I certainly wouldn't worry about 12 months and 2 weeks. Personally I think up to 14 months would be fine.
But of course the manufacturer couldn't warrant that.
There are many threads about keeping the vaccine in the fridge for the month between 1st and 2nd shots; the concensus seems to be to cover the top with clingfilm and only to pierce once the first time, using just one needle to extract all the doses you use, so that there is as little opportunity for contamination to enter as possible.
Annual boosters for breeding ewes want to be 3 weeks before lambing.

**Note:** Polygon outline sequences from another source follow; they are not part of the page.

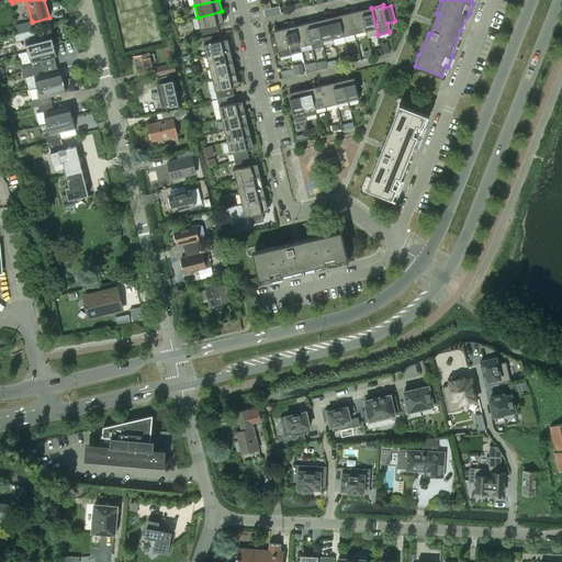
[(371,8),(368,9),(361,10),(366,31),(367,37),(378,35),(371,8)]
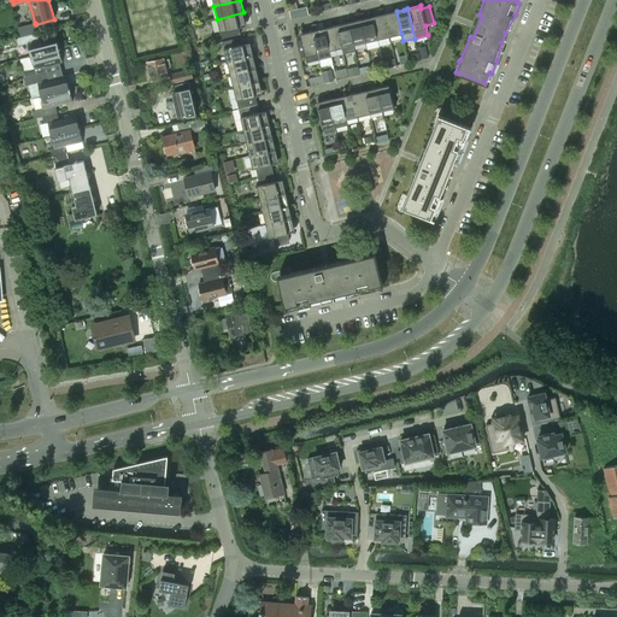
[(397,11),(388,13),(385,15),(389,37),(401,34),(397,11)]
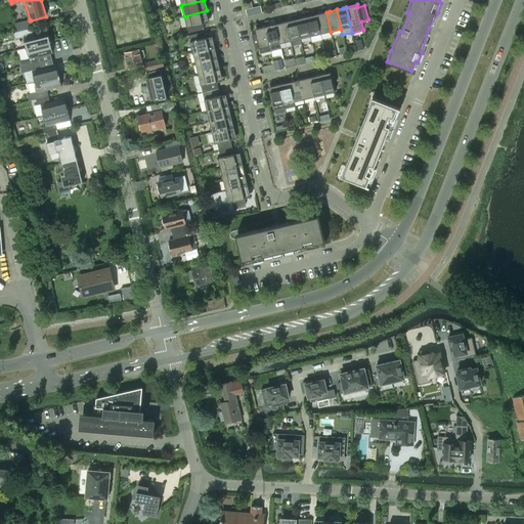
[(207,10),(184,16),(188,33),(204,29),(203,24),(209,22),(207,10)]
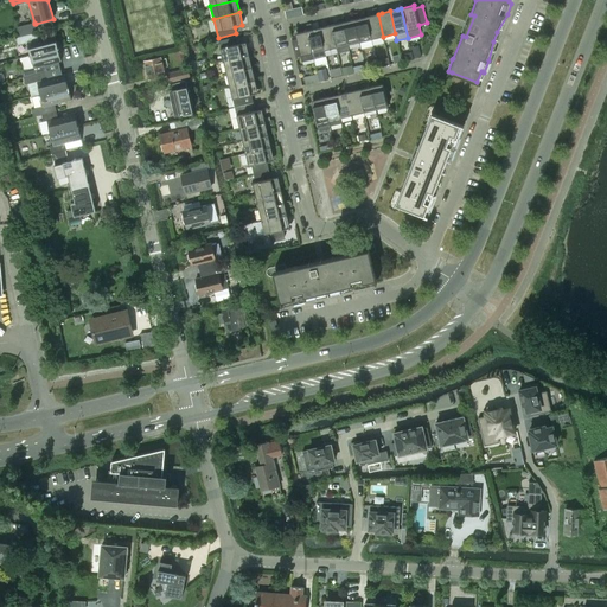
[(378,14),(366,17),(371,39),(383,37),(378,14)]
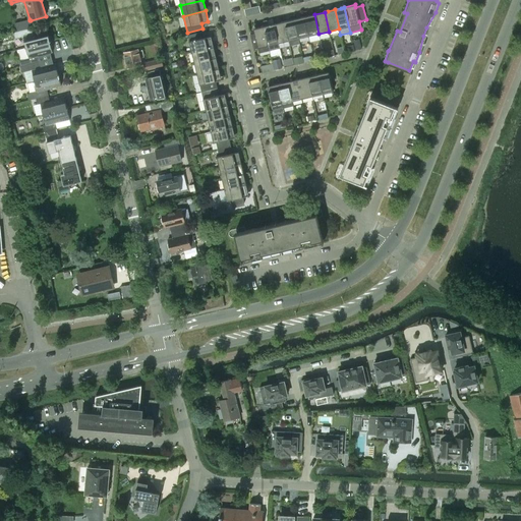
[(314,14),(307,15),(304,16),(308,36),(319,34),(314,14)]
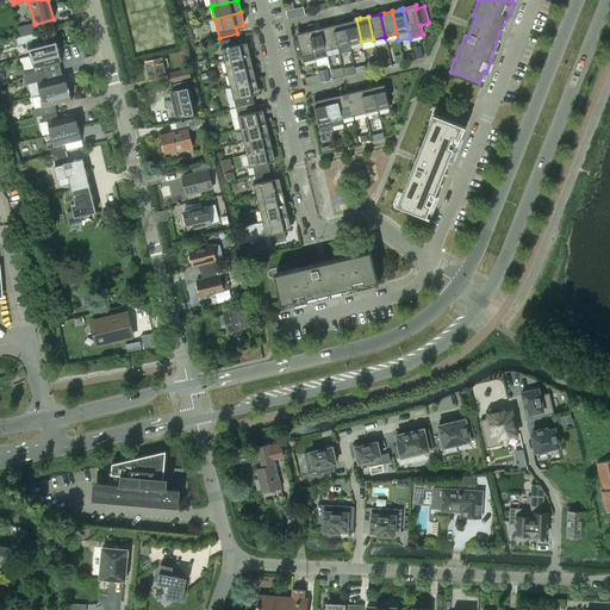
[(356,19),(352,20),(344,23),(349,45),(361,42),(356,19)]
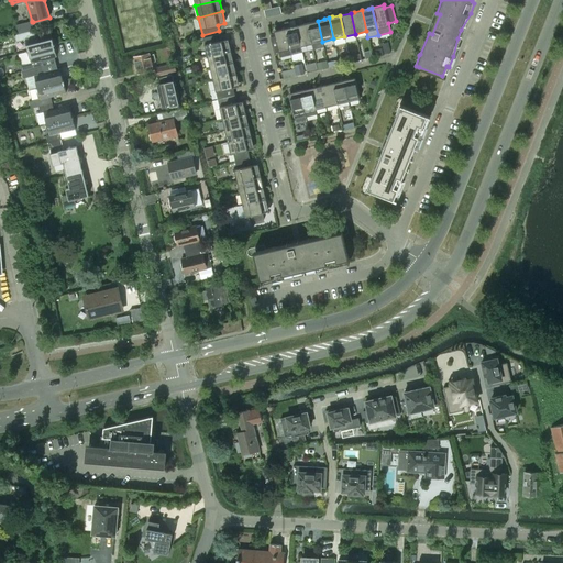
[(35,29),(33,22),(32,22),(32,21),(17,24),(19,33),(35,29)]
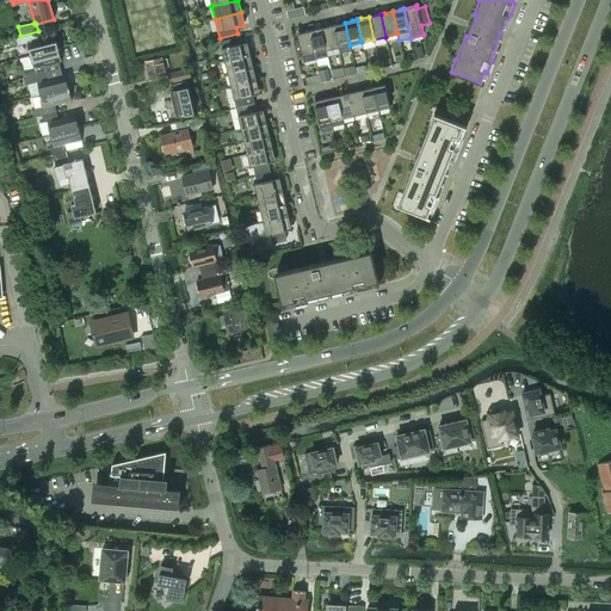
[(345,23),(337,24),(333,25),(338,48),(340,54),(351,50),(350,45),(345,23)]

Don't forget that your ewes (and tups and lambs too) are susceptible to clostridial disease until they are vaccinated, so for total protection the initial 2 doses want to be as soon as the animal arrives on farm and is settled and recovered from any other arrival meds you've administered, or at a few weeks old (check the product info for exact timing) for lambs whose mums had their booster pre-lambing.
In practise what most farmers do is vaccinate keeping ewe lambs at the backend with their 2 initial shots, then the whole flock 3 weeks before lambing. Some farmers therefore either give their keeping ewe lambs an early first booster, in which case you could decide to make the initial 2 shots earlier in the summer for even better protection of the lambs, or stretch the first 'year' to 16 months or thereabouts, giving the first booster to the gimmers before they lamb as shearlings. In part your decision would depend on the local prevalence; if clostridial disease is rare in your area then you are more likely to take the 'long year' option.